_Work item:_
Show every line in the records below that contains the word "with".

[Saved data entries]
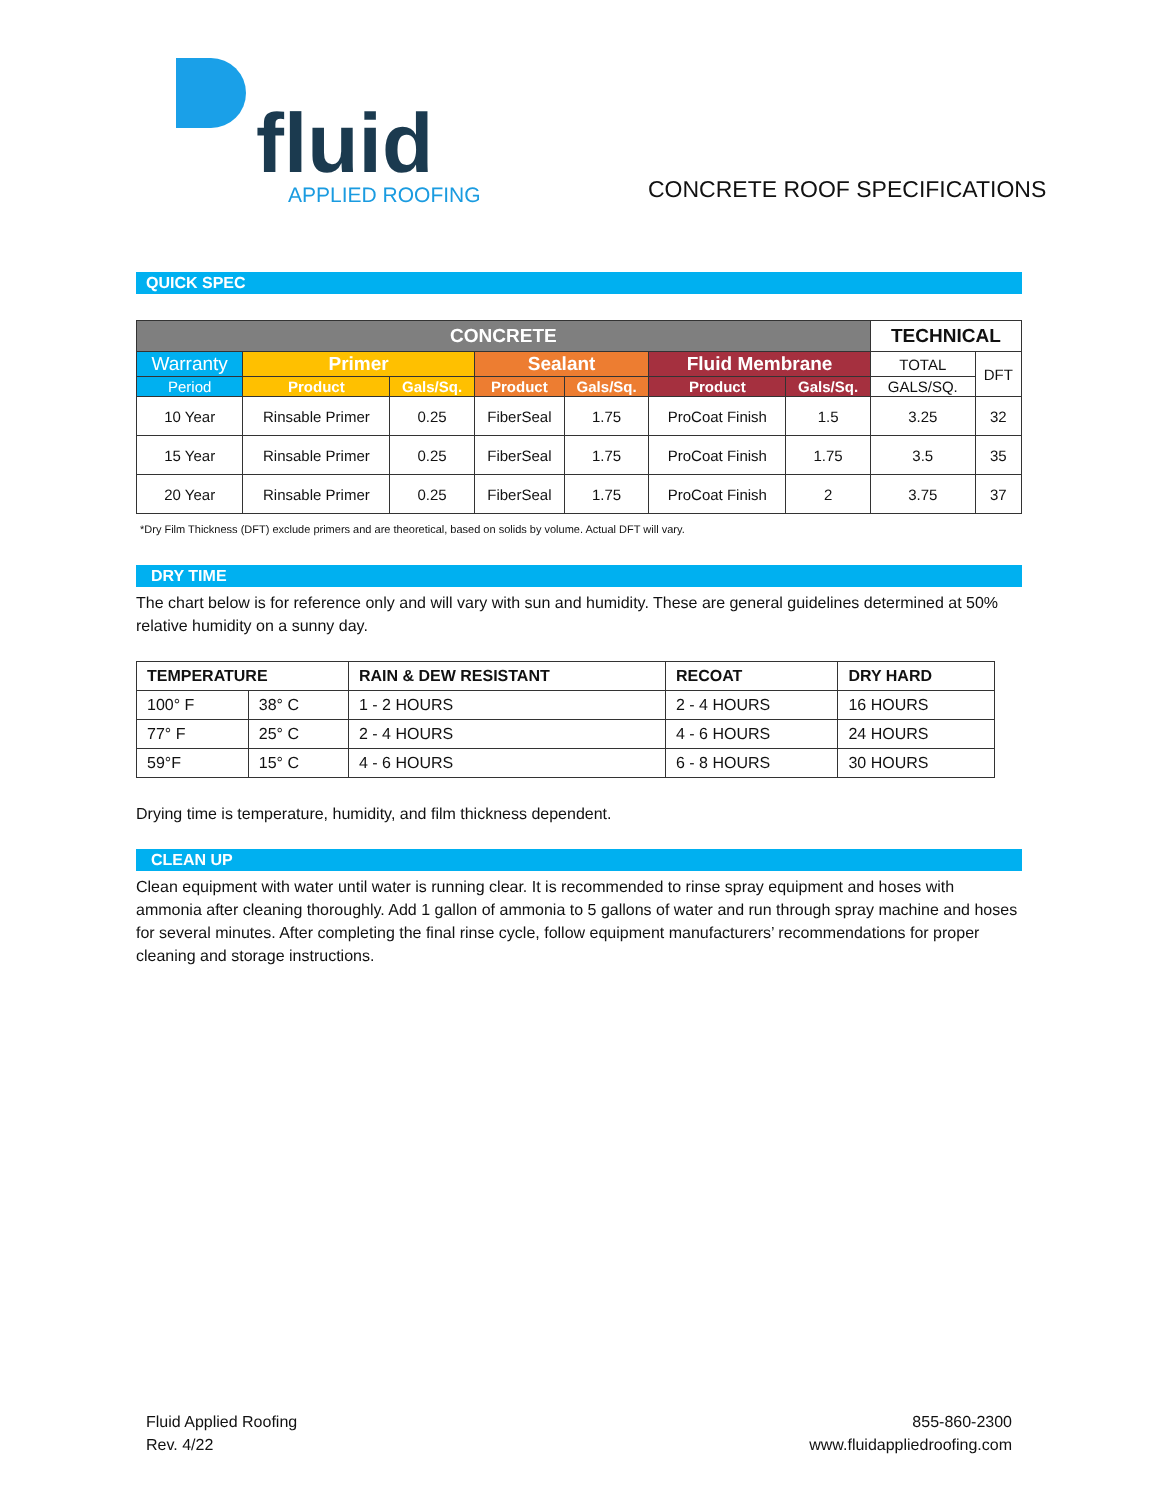fluid
APPLIED ROOFING
CONCRETE ROOF SPECIFICATIONS
QUICK SPEC
| CONCRETE | | | | | | | TECHNICAL | |
| --- | --- | --- | --- | --- | --- | --- | --- | --- |
| Warranty | Primer | | Sealant | | Fluid Membrane | | TOTAL | DFT |
| Period | Product | Gals/Sq. | Product | Gals/Sq. | Product | Gals/Sq. | GALS/SQ. | |
| 10 Year | Rinsable Primer | 0.25 | FiberSeal | 1.75 | ProCoat Finish | 1.5 | 3.25 | 32 |
| 15 Year | Rinsable Primer | 0.25 | FiberSeal | 1.75 | ProCoat Finish | 1.75 | 3.5 | 35 |
| 20 Year | Rinsable Primer | 0.25 | FiberSeal | 1.75 | ProCoat Finish | 2 | 3.75 | 37 |
*Dry Film Thickness (DFT) exclude primers and are theoretical, based on solids by volume. Actual DFT will vary.
DRY TIME
The chart below is for reference only and will vary with sun and humidity. These are general guidelines determined at 50% relative humidity on a sunny day.
| TEMPERATURE | | RAIN & DEW RESISTANT | RECOAT | DRY HARD |
| 100° F | 38° C | 1 - 2 HOURS | 2 - 4 HOURS | 16 HOURS |
| 77° F | 25° C | 2 - 4 HOURS | 4 - 6 HOURS | 24 HOURS |
| 59°F | 15° C | 4 - 6 HOURS | 6 - 8 HOURS | 30 HOURS |
Drying time is temperature, humidity, and film thickness dependent.
CLEAN UP
Clean equipment with water until water is running clear. It is recommended to rinse spray equipment and hoses with ammonia after cleaning thoroughly. Add 1 gallon of ammonia to 5 gallons of water and run through spray machine and hoses for several minutes. After completing the final rinse cycle, follow equipment manufacturers’ recommendations for proper cleaning and storage instructions.
Fluid Applied Roofing
Rev. 4/22
855-860-2300
www.fluidappliedroofing.com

_Exercise result:_
The chart below is for reference only and will vary with sun and humidity. These are general guidelines determined at 50% relative humidity on a sunny day.
Clean equipment with water until water is running clear. It is recommended to rinse spray equipment and hoses with ammonia after cleaning thoroughly. Add 1 gallon of ammonia to 5 gallons of water and run through spray machine and hoses for several minutes. After completing the final rinse cycle, follow equipment manufacturers’ recommendations for proper cleaning and storage instructions.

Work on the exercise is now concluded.